Maybe a month ago I had that month ago I had that moment. Maybe when I heard that a Korean Air flight came to LA and a stewardess had it and had gone on to Israel or whatever. You realize that it’s everywhere. There’s just no fucking way. Where we live in LA in Santa Monica, we live on the same block as an emergency room, it’d be driving me crazy. I was a bit of germophobe to begin with and this has brought out all my germophobe tendencies. I’m very grateful to be out here in the desert where there’s less density. We haven’t been out anywhere in weeks, just doing what we’ve gotta do, lay low.

I’ve also been doing these livestreams on Instagram which has been fun for me, and hopefully for people who like my music. At first I would just do it whenever I was in the mood. If you watch the first one I didn’t know what I was doing. It’s better if I give people a time to tune in. If I commit, I get that same feeling of like, “Oh, I’ve got a show tonight!” No matter what I always feel butterflies. I still care.

This has also been great for my workouts. It’s the longest I’ve gone in my life without missing a workout. If you don’t build a routine, you’re just kind of floating out there. So I’ve got that going more than ever. Strangely the time’s been flying. I have a set call with somebody every week on Thursday, and it’s just flying by and blurring together.

Sometimes I get in my car just to drive around a little bit out in the desert. Normally I would listen to Howard Stern; I put it on for a minute and he was just so pissed off. I tried to stop looking at much news; I know the latest, but stuff that I can’t control I’ve decided to just drop. I’ve just decided to do what I can do, and all the noise of the constant news cycle, fuck that shit. I’m not even looking anymore.

The other thing I’ve been doing is painting with my daughter. We sit outside. For some reason I keep doing Barneys and she’s not even that into Barney! Some people assume it’s her, but other people get that it’s me painting them.

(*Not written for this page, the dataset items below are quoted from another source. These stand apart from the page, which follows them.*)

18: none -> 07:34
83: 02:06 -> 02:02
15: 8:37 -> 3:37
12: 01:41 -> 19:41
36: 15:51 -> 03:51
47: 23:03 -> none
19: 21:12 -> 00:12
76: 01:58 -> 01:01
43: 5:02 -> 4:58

I’ll just keep doing Barneys until I decide not to do any more.

(Photo Credit: Jim Wright)

Pete Yorn is equally indebted to Bruce Springsteen’s blue-collar introspection as Lou Reed’s deadpan stream-of-consciousness. He first broke out in 2001 with his extraordinary Columbia Records debut, Musicforthemorningafter, which was hailed by NPR as one of the year’s finest and Rolling Stone praised it as “atmospheric, gently lit by sunlight and regret.” In the decades that followed, Yorn solidified his status as a songwriters’ songwriter, releasing six more solo albums and collaborating in the studio with everyone from Frank Black and Peter Buck to Liz Phair and Scarlett Johansson (Yorn and Johansson’s joint 2009 release, Break Up, went Platinum in France). Yorn has performed on a plethora of TV shows including Letterman, Fallon, Kimmel, Ellen and more; as well as sharing the stage on tours with artists as varied as R.E.M., Coldplay, My Morning Jacket, Foo Fighters and The Dixie Chicks, and festival slots from Coachella and Bonnaroo to Glastonbury and Austin City Limits.